• **Data excerpt**
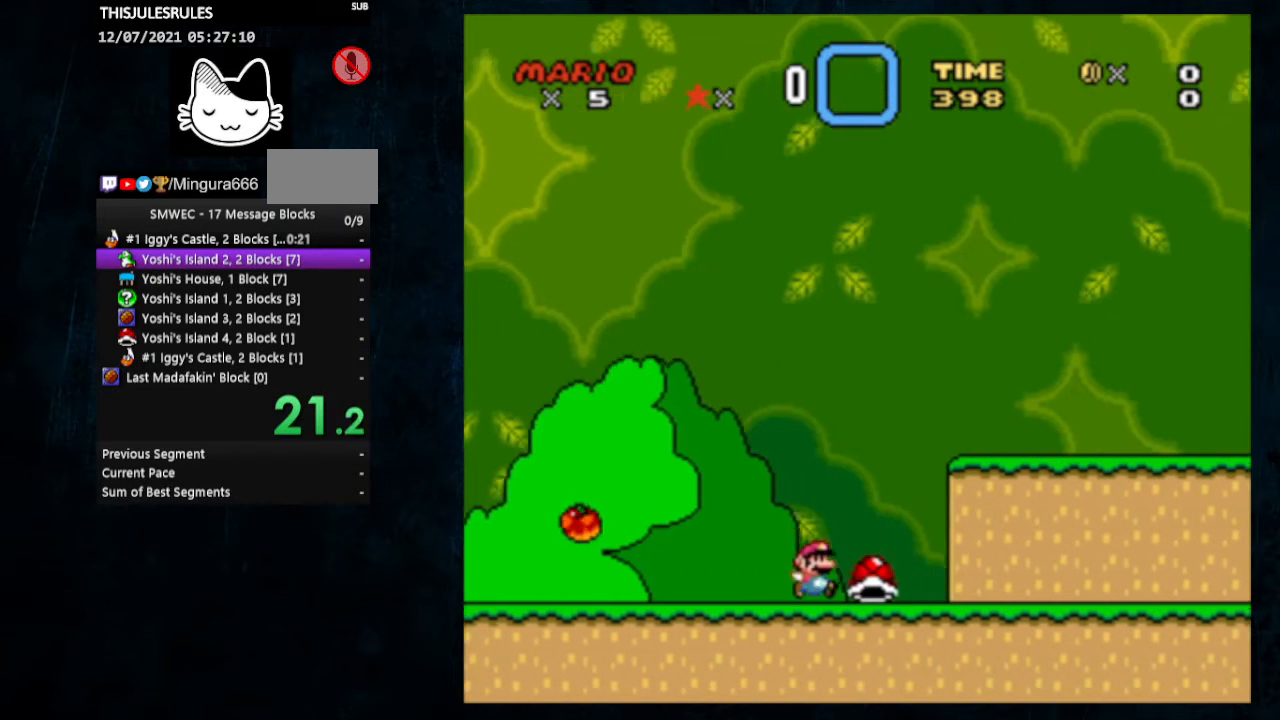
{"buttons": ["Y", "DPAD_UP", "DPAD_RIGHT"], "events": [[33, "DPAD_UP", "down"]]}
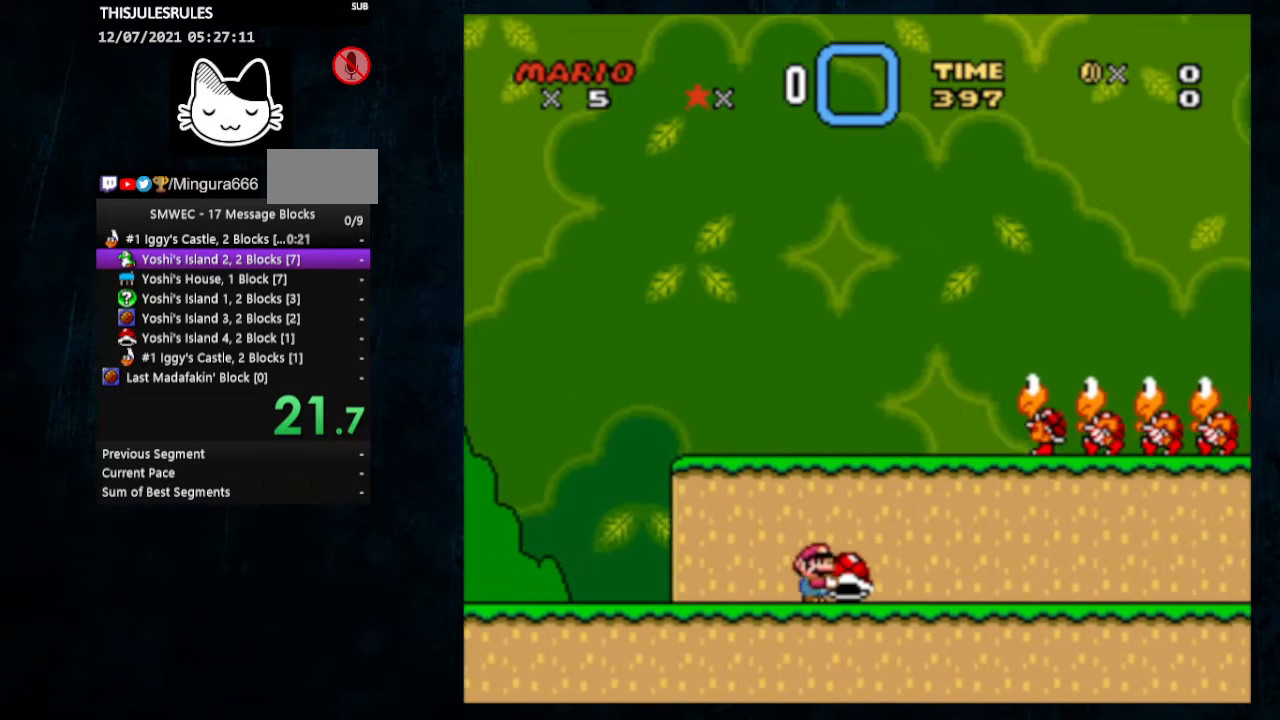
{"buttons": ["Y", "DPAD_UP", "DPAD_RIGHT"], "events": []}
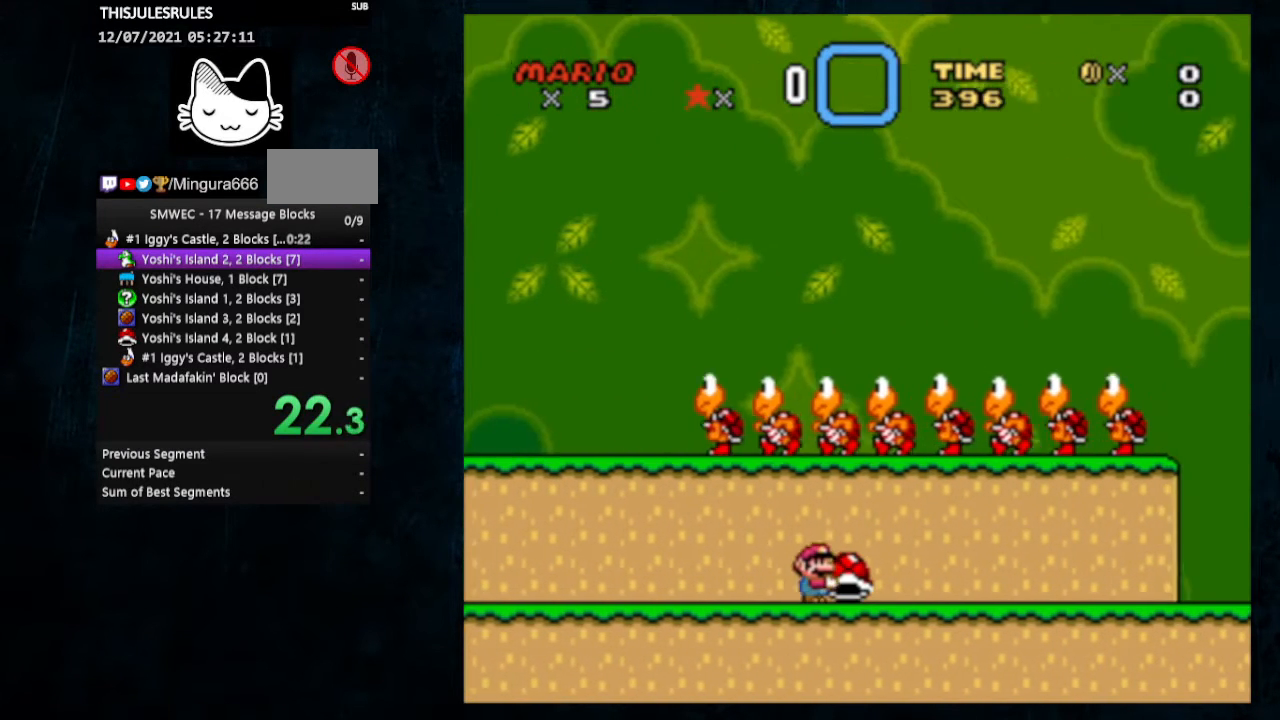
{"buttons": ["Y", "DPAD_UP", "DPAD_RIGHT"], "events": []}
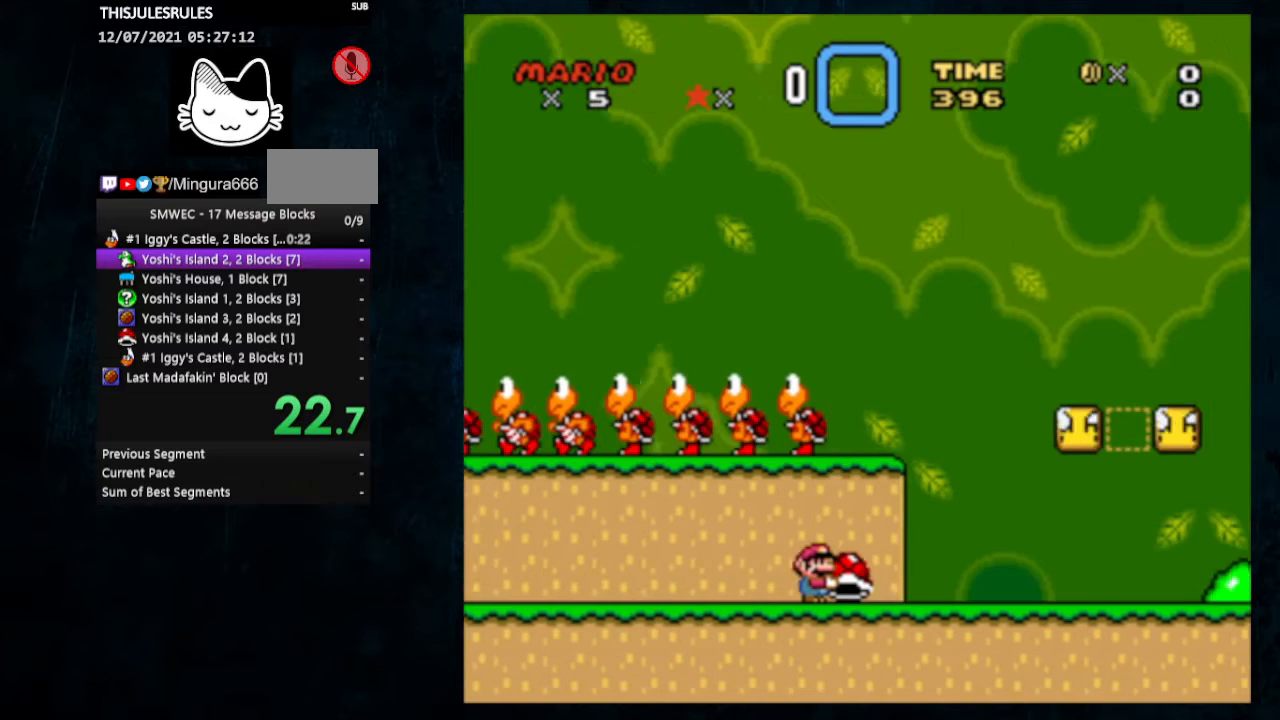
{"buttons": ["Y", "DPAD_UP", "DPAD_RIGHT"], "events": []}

• **Required work**
Would you copy out every line of the data above exactly, minus the pictures?

• **Task response**
{"buttons": ["Y", "DPAD_UP", "DPAD_RIGHT"], "events": [[33, "DPAD_UP", "down"]]}
{"buttons": ["Y", "DPAD_UP", "DPAD_RIGHT"], "events": []}
{"buttons": ["Y", "DPAD_UP", "DPAD_RIGHT"], "events": []}
{"buttons": ["Y", "DPAD_UP", "DPAD_RIGHT"], "events": []}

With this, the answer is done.